O Relatório de análise do Itaú enfatiza que o Bitcoin evoluiu de um instrumento especulativo para uma classe de ativos independente capaz de desempenhar a função de proteção de capital em face da instabilidade da moeda. Uma atenção especial é dada ao Real brasileiro, que permanece vulnerável a Choques macroeconômicos externos e flutuações nos mercados financeiros globais.
Os analistas do banco observam que a natureza descentralizada do Bitcoin permite que ele se comporte de maneira diferente dos ativos tradicionais.
De acordo com especialistas do Itaú, "a alocação de até 3% da carteira em bitcoin pode aumentar a sustentabilidade do investimento e fornecer proteção adicional contra a desvalorização da moeda nacional"..
Ao mesmo tempo, o banco enfatiza que o Bitcoin não deve ser visto como um instrumento de lucro de curto prazo. A volatilidade continua sendo uma característica-chave do mercado de Criptomoedas e, no horizonte de curto prazo, os ativos digitais podem mostrar resultados fracos.
A atualização das recomendações é um indicador da transformação mais ampla das atitudes das instituições financeiras tradicionais em relação às criptomoedas. Mesmo com a dinâmica moderada do bitcoin em 2025, o Itaú considera a falta de exposição em ativos criptográficos um risco potencial para a estratégia de longo prazo do investidor.
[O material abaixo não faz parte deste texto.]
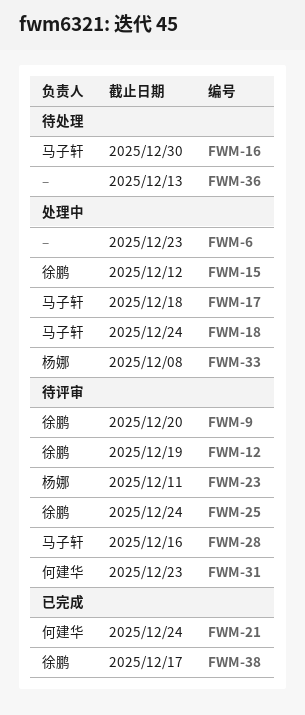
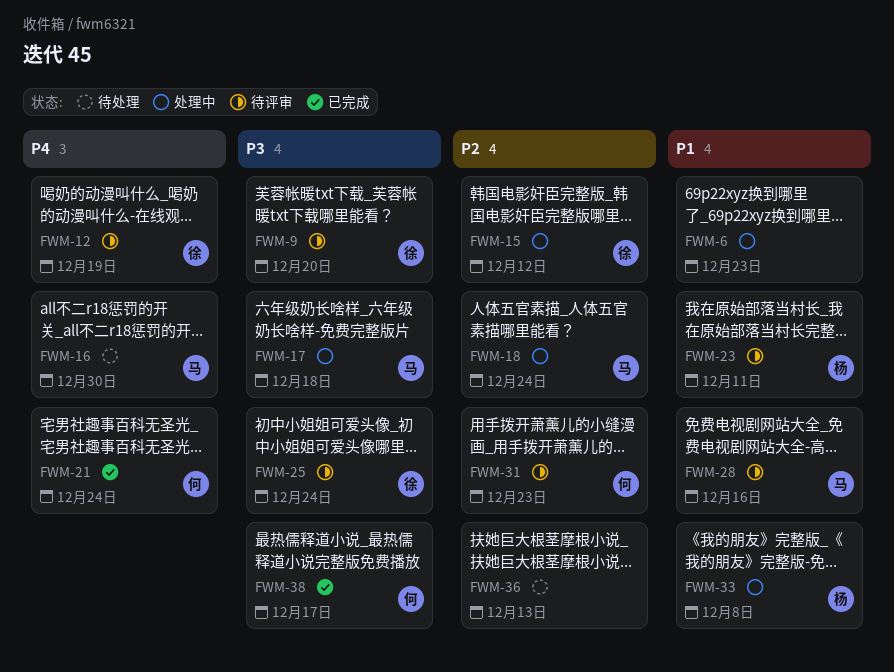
FWM-38, owner: 徐鹏 -> 何建华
O ambiente regulatório também é um fator importante. Espera-se que o Brasil implemente uma regulamentação abrangente de Criptomoedas no início do próximo ano. De acordo com analistas, Isso reduzirá a incerteza jurídica, aumentará a confiança dos investidores institucionais e simplificará o acesso às criptomoedas por meio de instrumentos financeiros regulados.

O Itaú já oferece aos seus clientes a oportunidade de investir em bitcoin através de fundos de investimento negociados em bolsa (ETFS), o que permite que você obtenha exposição A criptomoedas sem possuir diretamente ativos digitais.
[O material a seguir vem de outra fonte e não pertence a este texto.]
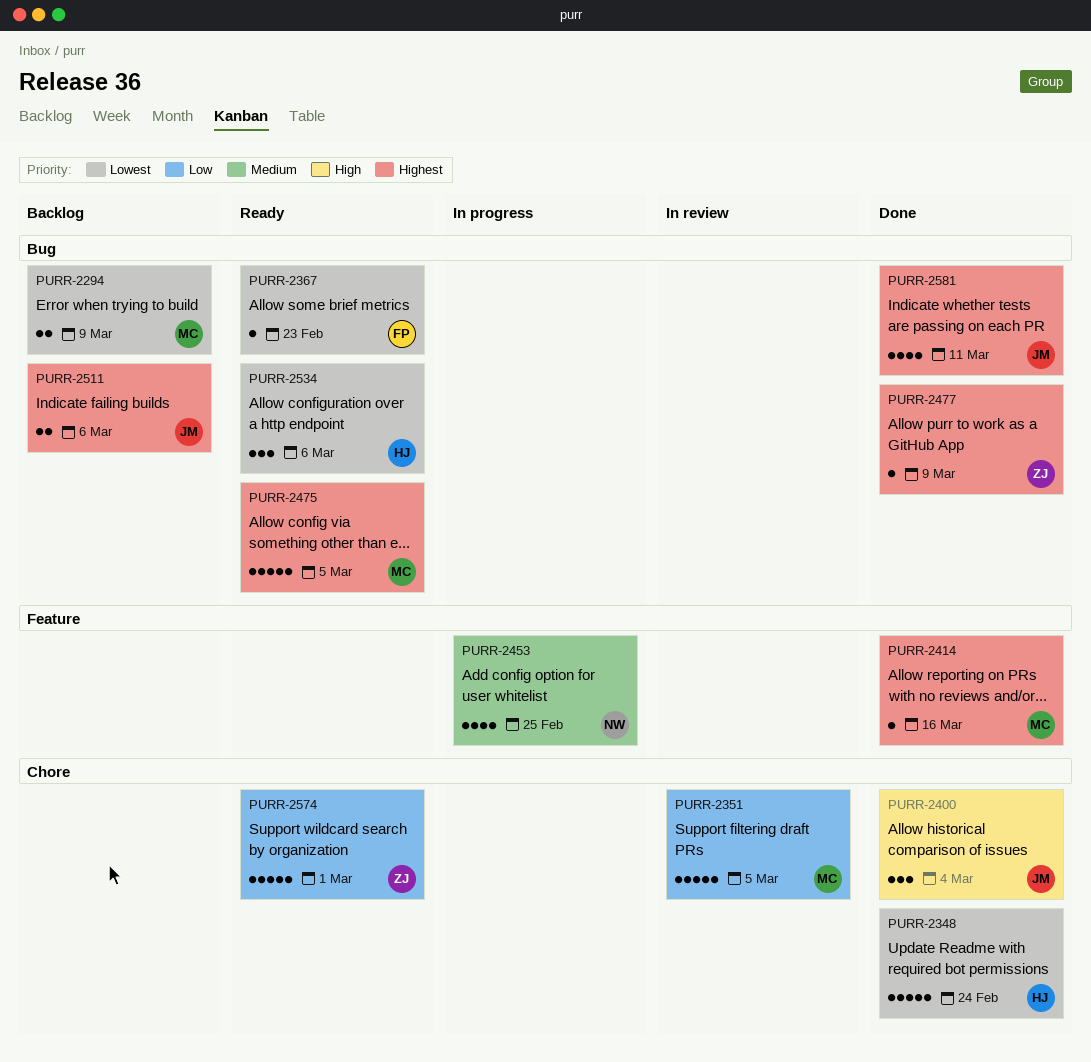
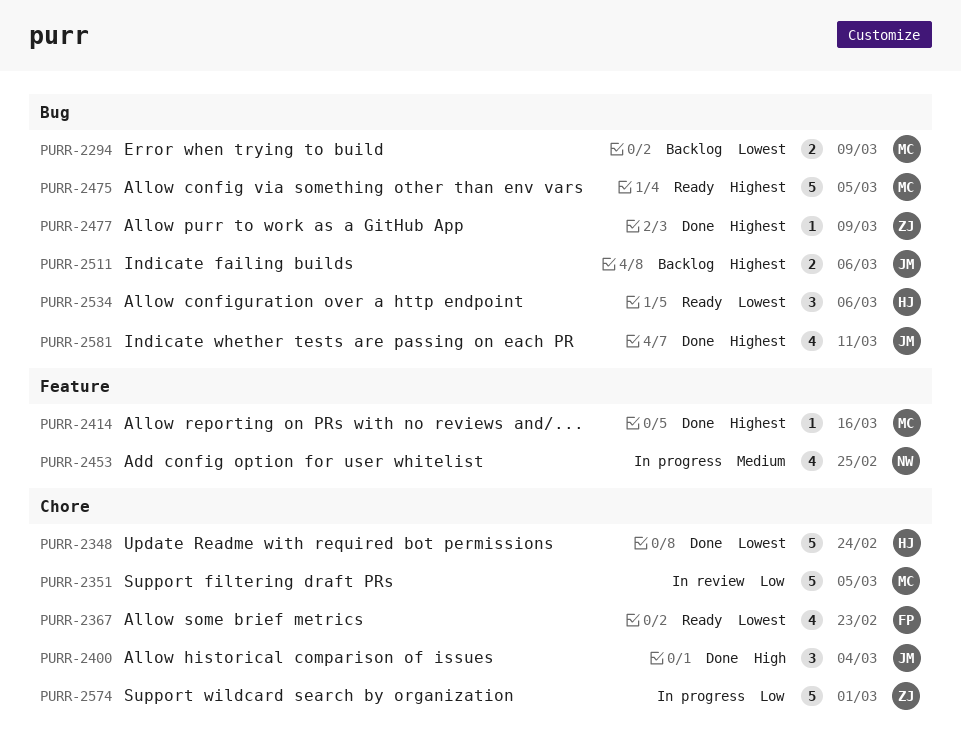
PURR-2367, label: Bug -> Chore
PURR-2367, estimate: 1 -> 4
PURR-2574, status: Ready -> In progress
Assim, a posição do maior banco do Brasil reflete uma tendência global: as criptomoedas estão gradualmente se integrando às carteiras de investimento clássicas como um elemento de proteção, em vez de especulação. Para os países com moedas voláteis, incluindo os países do Sul Global e os BRICS, essa abordagem pode se tornar parte de uma nova arquitetura financeira.